> INSTRUCTIONS FOR THE TASK
Extract the text lines from all of the records below without changing a word, and leave the pictures out of your answer.

> RECORDS FOR THE TASK
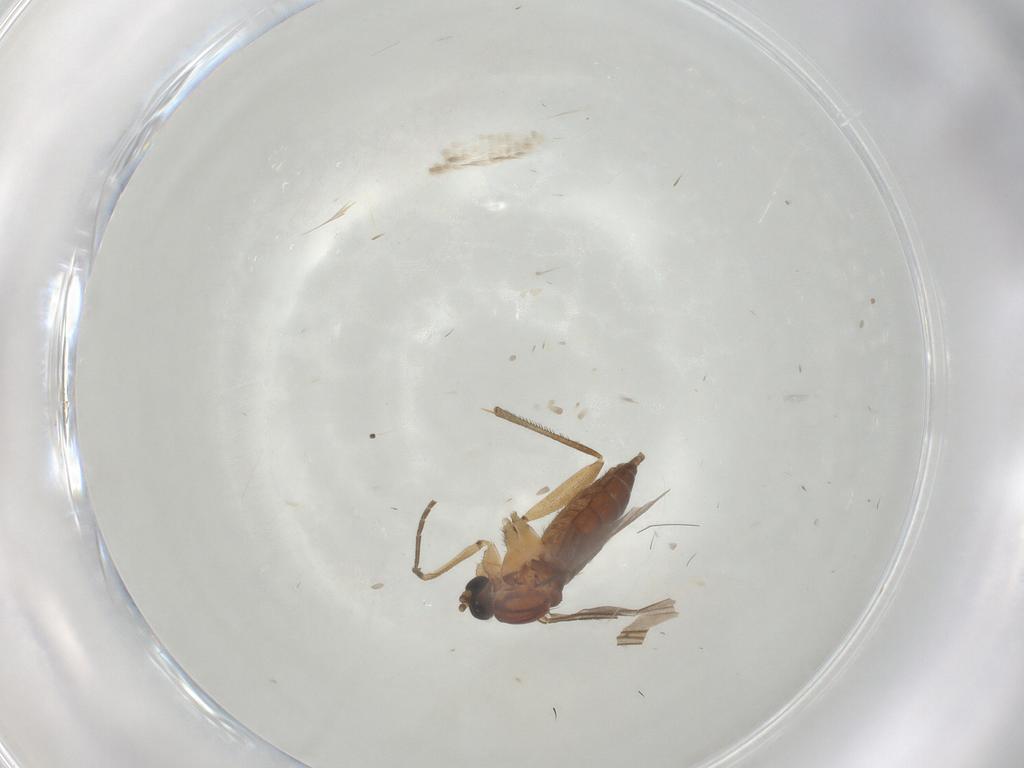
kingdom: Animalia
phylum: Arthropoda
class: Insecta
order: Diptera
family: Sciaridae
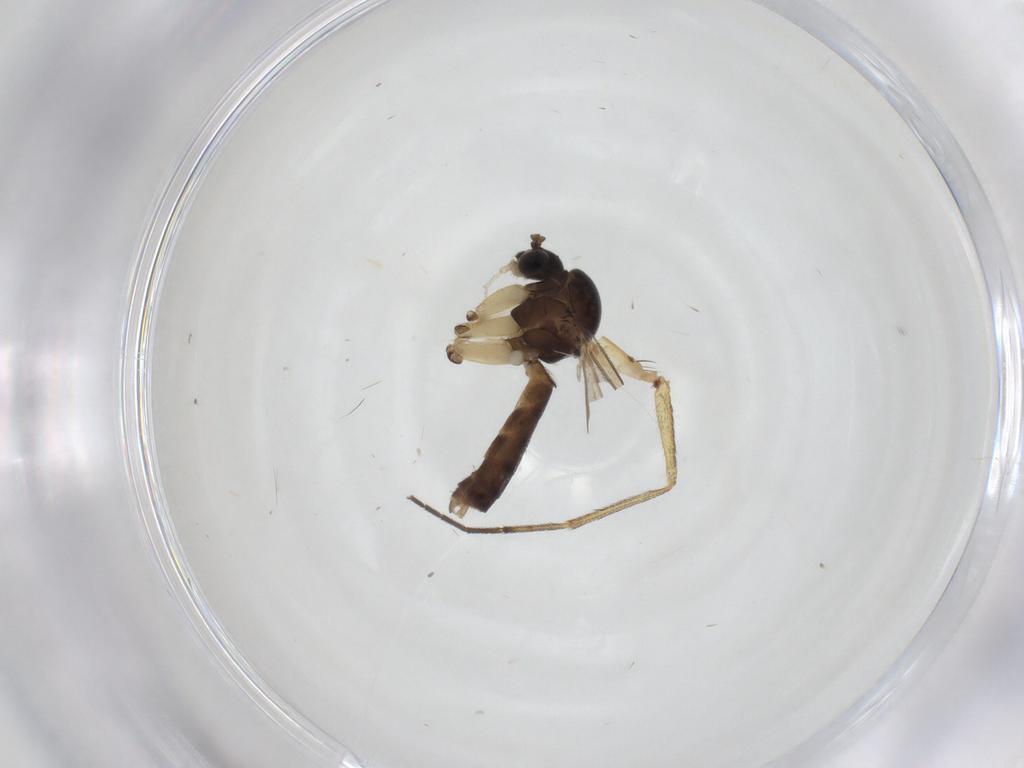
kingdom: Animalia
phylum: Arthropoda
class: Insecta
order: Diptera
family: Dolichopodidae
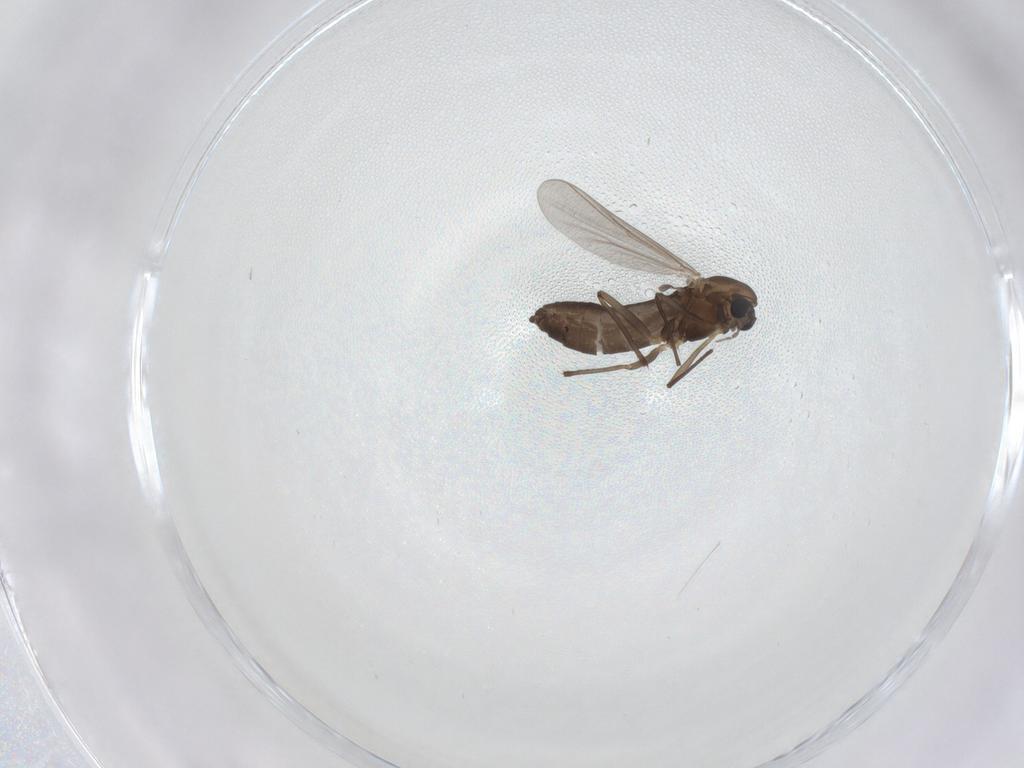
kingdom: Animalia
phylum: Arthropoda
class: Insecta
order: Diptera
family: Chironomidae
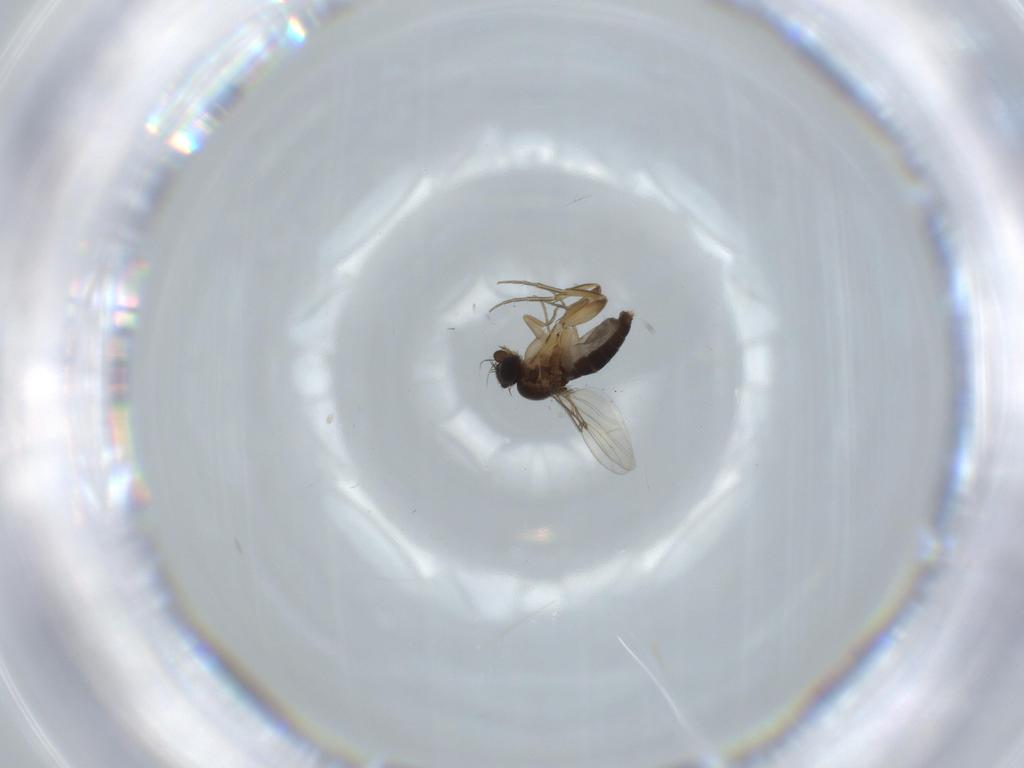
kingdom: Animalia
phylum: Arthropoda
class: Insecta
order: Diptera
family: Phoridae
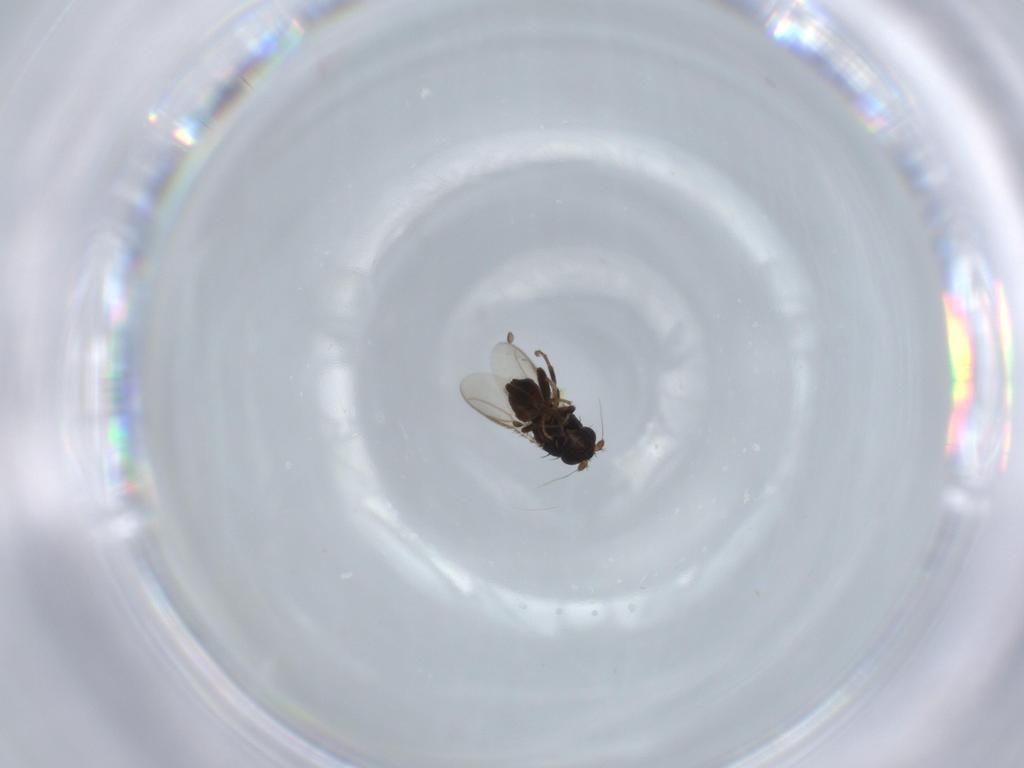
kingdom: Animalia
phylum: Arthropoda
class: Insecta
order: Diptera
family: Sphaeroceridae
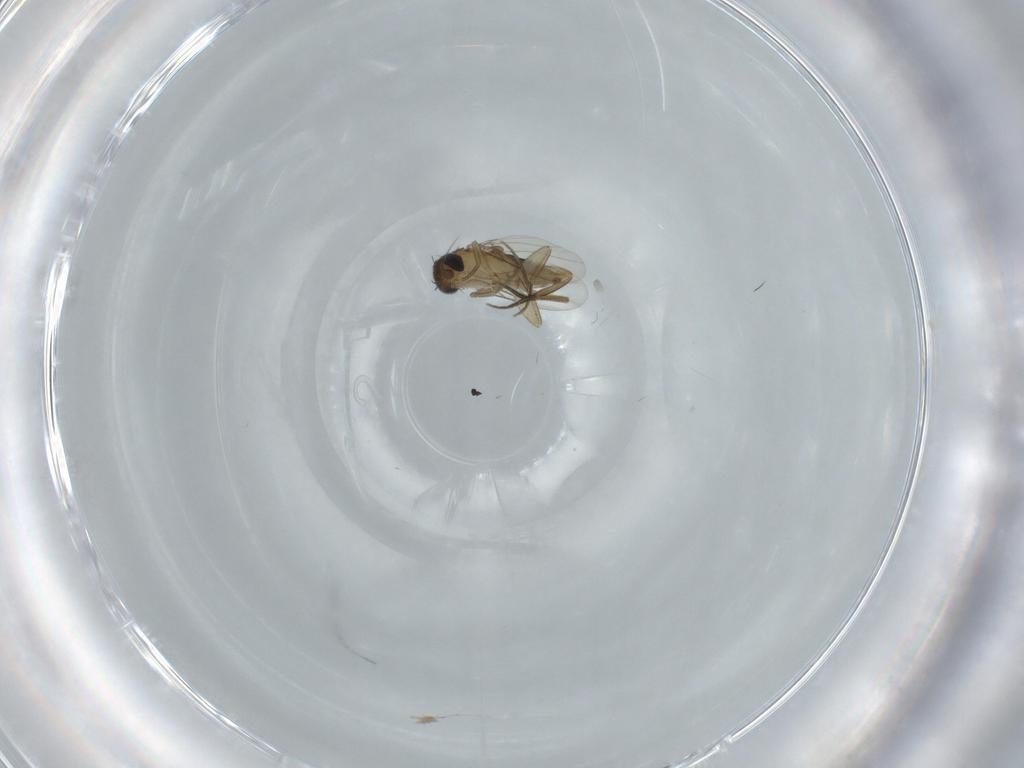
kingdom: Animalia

> THE OUTPUT
kingdom: Animalia
phylum: Arthropoda
class: Insecta
order: Diptera
family: Sciaridae
kingdom: Animalia
phylum: Arthropoda
class: Insecta
order: Diptera
family: Dolichopodidae
kingdom: Animalia
phylum: Arthropoda
class: Insecta
order: Diptera
family: Chironomidae
kingdom: Animalia
phylum: Arthropoda
class: Insecta
order: Diptera
family: Phoridae
kingdom: Animalia
phylum: Arthropoda
class: Insecta
order: Diptera
family: Sphaeroceridae
kingdom: Animalia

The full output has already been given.